**EXERCISE BRIEF**
For this exercise, report every line of the material that includes "protein".

**RECORDS FOR THIS EXERCISE**

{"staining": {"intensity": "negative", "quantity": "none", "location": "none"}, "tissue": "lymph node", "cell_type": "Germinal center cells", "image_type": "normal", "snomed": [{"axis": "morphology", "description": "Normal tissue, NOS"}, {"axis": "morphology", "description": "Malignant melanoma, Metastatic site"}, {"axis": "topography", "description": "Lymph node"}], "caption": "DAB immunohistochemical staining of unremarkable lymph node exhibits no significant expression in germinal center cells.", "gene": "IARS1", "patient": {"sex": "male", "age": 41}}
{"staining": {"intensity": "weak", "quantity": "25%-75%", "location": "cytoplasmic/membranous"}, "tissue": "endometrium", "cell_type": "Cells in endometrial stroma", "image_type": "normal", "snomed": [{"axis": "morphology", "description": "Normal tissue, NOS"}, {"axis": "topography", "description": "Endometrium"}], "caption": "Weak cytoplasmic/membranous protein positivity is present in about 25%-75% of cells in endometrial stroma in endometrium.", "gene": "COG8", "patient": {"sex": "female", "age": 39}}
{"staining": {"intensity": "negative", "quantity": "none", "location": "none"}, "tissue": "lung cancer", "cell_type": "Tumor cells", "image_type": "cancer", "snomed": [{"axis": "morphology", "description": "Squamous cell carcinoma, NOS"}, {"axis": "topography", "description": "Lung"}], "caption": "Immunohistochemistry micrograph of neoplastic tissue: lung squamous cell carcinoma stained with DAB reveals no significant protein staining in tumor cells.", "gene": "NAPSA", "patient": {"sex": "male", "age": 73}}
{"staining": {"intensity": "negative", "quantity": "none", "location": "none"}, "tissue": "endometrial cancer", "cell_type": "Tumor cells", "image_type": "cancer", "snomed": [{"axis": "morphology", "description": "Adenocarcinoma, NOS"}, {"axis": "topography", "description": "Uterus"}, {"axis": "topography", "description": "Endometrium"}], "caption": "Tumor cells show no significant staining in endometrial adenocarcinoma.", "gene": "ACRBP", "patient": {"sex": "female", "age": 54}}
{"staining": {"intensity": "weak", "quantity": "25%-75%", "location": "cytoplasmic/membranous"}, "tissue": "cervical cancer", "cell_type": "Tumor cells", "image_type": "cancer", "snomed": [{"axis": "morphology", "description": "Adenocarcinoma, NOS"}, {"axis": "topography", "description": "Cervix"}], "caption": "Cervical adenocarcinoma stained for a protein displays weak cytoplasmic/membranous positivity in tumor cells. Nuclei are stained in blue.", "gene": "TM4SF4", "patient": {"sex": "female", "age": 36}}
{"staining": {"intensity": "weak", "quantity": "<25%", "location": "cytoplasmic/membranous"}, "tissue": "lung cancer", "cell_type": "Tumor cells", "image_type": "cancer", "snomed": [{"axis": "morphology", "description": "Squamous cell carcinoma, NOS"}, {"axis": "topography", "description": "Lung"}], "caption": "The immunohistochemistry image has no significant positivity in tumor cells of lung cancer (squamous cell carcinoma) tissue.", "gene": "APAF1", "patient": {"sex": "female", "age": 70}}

**SOLUTION FOR THIS PROBLEM**
{"staining": {"intensity": "weak", "quantity": "25%-75%", "location": "cytoplasmic/membranous"}, "tissue": "endometrium", "cell_type": "Cells in endometrial stroma", "image_type": "normal", "snomed": [{"axis": "morphology", "description": "Normal tissue, NOS"}, {"axis": "topography", "description": "Endometrium"}], "caption": "Weak cytoplasmic/membranous protein positivity is present in about 25%-75% of cells in endometrial stroma in endometrium.", "gene": "COG8", "patient": {"sex": "female", "age": 39}}
{"staining": {"intensity": "negative", "quantity": "none", "location": "none"}, "tissue": "lung cancer", "cell_type": "Tumor cells", "image_type": "cancer", "snomed": [{"axis": "morphology", "description": "Squamous cell carcinoma, NOS"}, {"axis": "topography", "description": "Lung"}], "caption": "Immunohistochemistry micrograph of neoplastic tissue: lung squamous cell carcinoma stained with DAB reveals no significant protein staining in tumor cells.", "gene": "NAPSA", "patient": {"sex": "male", "age": 73}}
{"staining": {"intensity": "weak", "quantity": "25%-75%", "location": "cytoplasmic/membranous"}, "tissue": "cervical cancer", "cell_type": "Tumor cells", "image_type": "cancer", "snomed": [{"axis": "morphology", "description": "Adenocarcinoma, NOS"}, {"axis": "topography", "description": "Cervix"}], "caption": "Cervical adenocarcinoma stained for a protein displays weak cytoplasmic/membranous positivity in tumor cells. Nuclei are stained in blue.", "gene": "TM4SF4", "patient": {"sex": "female", "age": 36}}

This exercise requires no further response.